Antes de dejar la capital de la República, el Libertador dic­tó varios decretos, como Jefe Supremo, con fuerza de ley, pa­ra arreglar la Hacienda Pública y el régimen administrativo; tuvieron un buen resultado en la práctica porque mejoraron la Hacienda Pública, pero no así el que suprimió las municipali­dades, porque los republicanos de corazón, tanto de la oposición como amigos del Libertador, censuraron este acto que destruyó el ejercicio del poder municipal, elemento principal del Gobier­no propio. No obstante esto, como el Libertador no pensaba re­tener la autoridad suprema, dio el decreto de 24 de diciembre de 1828 convocando al Congreso Constituyente para el 2 de enero de 1830; y con la misma fecha expidió el decreto regla­mentario sobre elecciones, y el 28 de diciembre emprendió su marcha para el Sur a ponerse al frente del ejército para repeler la invasión exterior del Perú, deshaciendo las fracciones que acaudillaban Obando y López.

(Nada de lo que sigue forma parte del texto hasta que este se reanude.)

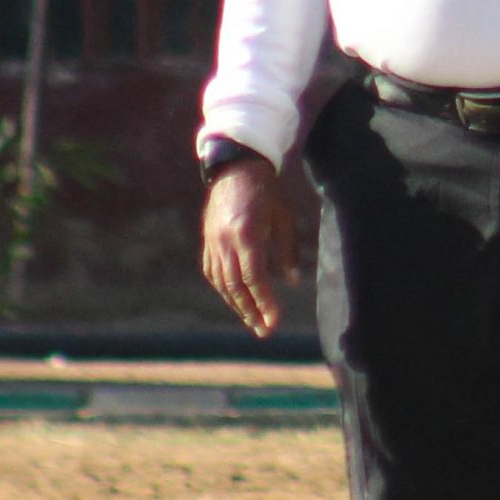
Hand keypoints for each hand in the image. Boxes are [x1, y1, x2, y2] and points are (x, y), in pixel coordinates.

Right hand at [201, 157, 298, 336]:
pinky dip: (224, 289)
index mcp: (246, 233)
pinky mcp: (208, 240)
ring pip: (222, 282)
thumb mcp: (284, 217)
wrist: (237, 168)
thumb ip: (287, 250)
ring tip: (252, 321)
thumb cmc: (267, 191)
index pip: (254, 278)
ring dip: (237, 305)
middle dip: (250, 311)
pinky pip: (212, 272)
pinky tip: (235, 300)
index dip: (264, 302)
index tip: (274, 321)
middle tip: (264, 331)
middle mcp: (225, 241)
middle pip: (235, 286)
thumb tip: (291, 281)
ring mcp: (212, 241)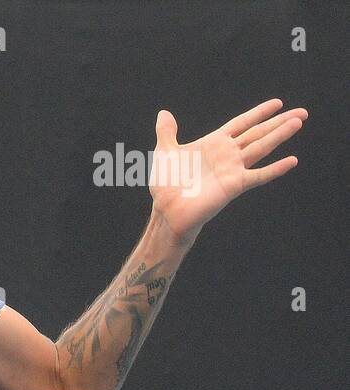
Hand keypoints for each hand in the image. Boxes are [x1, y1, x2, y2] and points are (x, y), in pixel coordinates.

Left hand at [149, 98, 307, 245]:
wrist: (167, 210)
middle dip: (279, 122)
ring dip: (280, 135)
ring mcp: (233, 169)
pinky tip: (292, 161)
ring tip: (298, 122)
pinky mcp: (234, 185)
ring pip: (262, 148)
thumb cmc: (166, 184)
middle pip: (258, 133)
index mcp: (213, 144)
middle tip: (302, 112)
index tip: (277, 103)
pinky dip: (275, 169)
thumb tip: (164, 113)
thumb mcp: (165, 152)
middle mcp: (227, 154)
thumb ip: (167, 132)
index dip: (258, 113)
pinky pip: (259, 175)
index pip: (241, 124)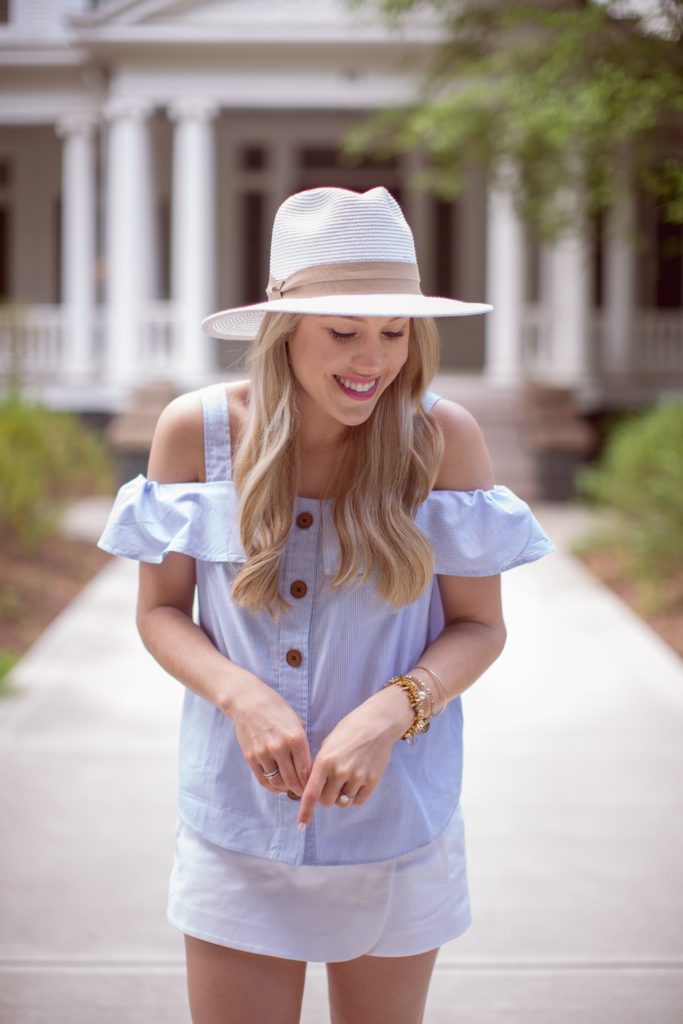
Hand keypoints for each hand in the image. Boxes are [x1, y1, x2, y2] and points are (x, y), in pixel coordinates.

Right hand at [228, 676, 311, 797]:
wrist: (247, 700)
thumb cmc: (276, 708)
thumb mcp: (296, 721)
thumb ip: (302, 743)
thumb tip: (309, 766)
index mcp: (295, 738)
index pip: (307, 771)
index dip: (312, 783)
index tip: (315, 786)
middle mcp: (279, 747)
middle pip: (293, 781)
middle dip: (301, 790)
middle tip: (305, 792)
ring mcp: (263, 753)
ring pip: (278, 783)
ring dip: (287, 789)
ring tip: (292, 788)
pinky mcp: (250, 757)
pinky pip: (263, 780)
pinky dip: (272, 787)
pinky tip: (279, 786)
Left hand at [297, 685, 412, 828]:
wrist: (377, 724)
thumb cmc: (349, 730)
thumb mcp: (328, 744)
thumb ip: (319, 766)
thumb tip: (313, 787)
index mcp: (324, 761)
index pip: (311, 793)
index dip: (305, 811)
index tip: (301, 825)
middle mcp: (340, 772)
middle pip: (327, 801)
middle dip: (325, 797)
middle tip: (330, 785)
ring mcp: (357, 777)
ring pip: (342, 802)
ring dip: (340, 797)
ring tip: (345, 780)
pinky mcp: (372, 781)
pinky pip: (358, 801)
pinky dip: (354, 797)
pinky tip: (355, 784)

No olvidó el Libertador dictar un decreto revocatorio del de 1823, que prohibía la importación en Colombia de los frutos y manufacturas españoles, aun cuando fuesen de propiedad es­pañola, correspondiendo así con más generosidad al decreto del Gobierno español, siendo Ministro el señor Ballesteros, que per­mitió la introducción en la Península de los productos de la América española. Con estos actos de carácter legislativo con­cluyó el Libertador su interesante labor en el año de 1828, que conmovió por sus fundamentos la estabilidad de la República y laceró el corazón con la ingratitud de los colombianos que aten­taron contra su vida, y de los peruanos que rompieron el lazo que unía a las dos naciones.

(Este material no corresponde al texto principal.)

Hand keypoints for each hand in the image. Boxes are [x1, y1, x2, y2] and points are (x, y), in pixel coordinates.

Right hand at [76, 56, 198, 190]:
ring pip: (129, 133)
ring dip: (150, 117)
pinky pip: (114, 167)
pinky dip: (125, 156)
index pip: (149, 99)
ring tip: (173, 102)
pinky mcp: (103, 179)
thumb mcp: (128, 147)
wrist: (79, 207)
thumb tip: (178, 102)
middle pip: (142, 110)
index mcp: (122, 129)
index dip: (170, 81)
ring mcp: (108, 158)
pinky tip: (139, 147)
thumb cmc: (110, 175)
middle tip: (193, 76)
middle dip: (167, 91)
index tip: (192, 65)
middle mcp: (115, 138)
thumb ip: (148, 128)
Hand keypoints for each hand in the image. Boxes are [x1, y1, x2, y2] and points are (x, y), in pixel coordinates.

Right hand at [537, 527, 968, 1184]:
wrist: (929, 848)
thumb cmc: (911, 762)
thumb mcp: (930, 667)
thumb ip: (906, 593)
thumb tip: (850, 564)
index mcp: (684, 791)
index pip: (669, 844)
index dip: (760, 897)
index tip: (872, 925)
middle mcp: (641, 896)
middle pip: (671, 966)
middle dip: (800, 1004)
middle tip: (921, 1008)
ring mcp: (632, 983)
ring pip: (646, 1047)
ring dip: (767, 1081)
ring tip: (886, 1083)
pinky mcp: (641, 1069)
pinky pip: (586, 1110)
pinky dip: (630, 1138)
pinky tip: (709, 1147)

No obstante el General Bolívar, conociendo como conocía que la mayoría en Colombia como en el Perú no participaba de los sentimientos innobles de sus enemigos, resolvióse a hacer un esfuerzo supremo como varón fuerte, para restituir a Co­lombia y restablecer las buenas relaciones con el pueblo perua­no, como luego se verá en los capítulos siguientes.